Lebih lanjut, Bupati menekankan bahwa tidak ada program pemerintah yang berjalan tanpa prosedur resmi dan transparan.
“Saya tegaskan, Pemkab Sumenep tidak pernah memiliki program bantuan seperti yang disebutkan oleh oknum tersebut, apalagi mengutus seseorang bernama Syamsul Arifin. Semua program pemerintah selalu melalui mekanisme resmi, transparan, dan bisa dipertanggungjawabkan,” tambahnya.
Bupati Fauzi menilai tindakan pencatutan nama pemerintah sebagai pelanggaran serius yang bisa merusak kepercayaan masyarakat terhadap institusi pemerintah. Ia mendesak pihak berwenang untuk segera menindak pelaku secara hukum.
“Ini bentuk penipuan yang sangat serius. Kami sudah berkoordinasi dengan aparat kepolisian agar segera menindak pelaku. Saya tidak ingin ada satu pun lembaga pendidikan di Sumenep yang menjadi korban permainan kotor seperti ini,” ungkapnya.
Tak hanya memberi peringatan kepada pelaku, Bupati juga mengimbau agar masyarakat lebih waspada terhadap modus serupa. Ia berharap masyarakat tidak mudah terpengaruh oleh tawaran bantuan yang mencurigakan.
“Saya mengimbau semua elemen masyarakat, khususnya para pengasuh pesantren, kepala sekolah, dan pengelola yayasan, untuk tidak mudah percaya pada pihak-pihak yang mengaku membawa program pemerintah. Jangan ragu untuk mengecek langsung ke dinas terkait atau ke Pemkab bila ada tawaran bantuan yang mencurigakan,” ucap Bupati dengan nada serius.
Ia mengakhiri pernyataannya dengan komitmen untuk menjaga nama baik pemerintah serta menjamin keamanan seluruh lembaga pendidikan dari upaya penipuan.
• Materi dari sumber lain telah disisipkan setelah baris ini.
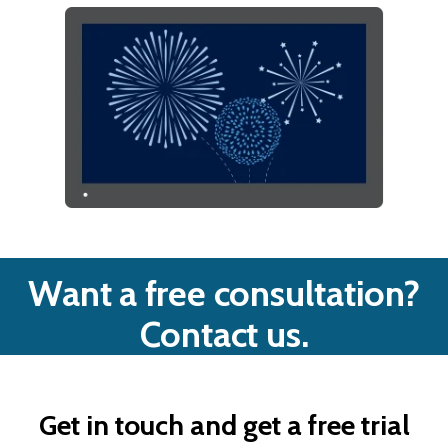
Want a free consultation?
Contact us.
Get in touch and get a free trial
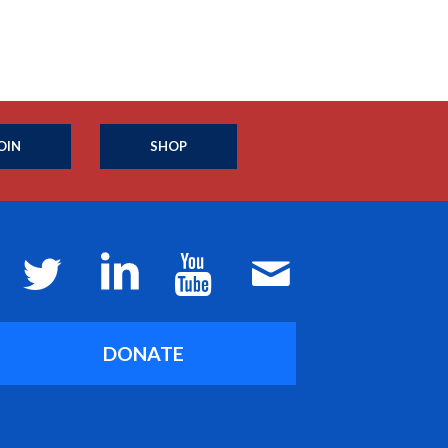
OIN
SHOP
DONATE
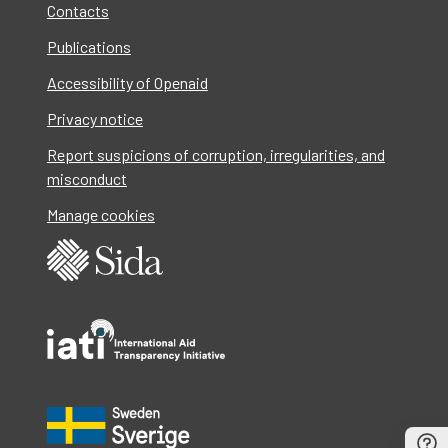
Contacts
Publications
Accessibility of Openaid
Privacy notice
Report suspicions of corruption, irregularities, and
misconduct
Manage cookies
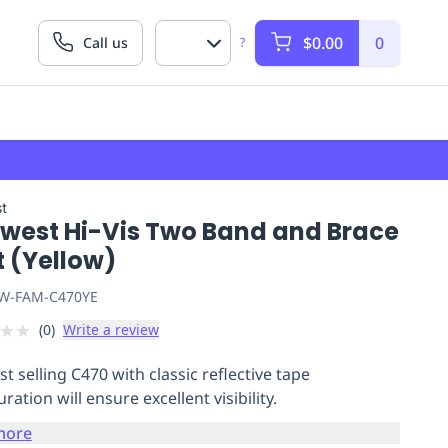
$0.00
0
Call us
?
t
twest Hi-Vis Two Band and Brace
t (Yellow)
W-FAM-C470YE
★
★
(
0
)
Write a review
t selling C470 with classic reflective tape
ration will ensure excellent visibility.
more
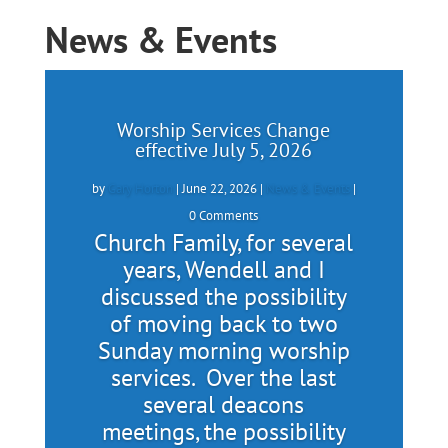
News & Events
Worship Services Change
effective July 5, 2026
by
Gary Horton
|
June 22, 2026
|
News & Events
|
0 Comments
Church Family, for several
years, Wendell and I
discussed the possibility
of moving back to two
Sunday morning worship
services. Over the last
several deacons
meetings, the possibility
“Pemerintah hadir untuk melayani, bukan untuk menipu. Kami jaga kepercayaan ini, dan saya pastikan, tidak akan ada celah bagi oknum-oknum yang mencoba menyalahgunakan nama baik pemerintahan,” tutupnya menimpali.
Peristiwa ini menjadi pengingat penting bagi masyarakat agar tidak mudah terperdaya oleh iming-iming bantuan yang belum jelas sumber dan legalitasnya. Penipuan berkedok program sosial nyatanya masih marak, dan kewaspadaan menjadi kunci utama untuk menghindari menjadi korban. (Red/TH)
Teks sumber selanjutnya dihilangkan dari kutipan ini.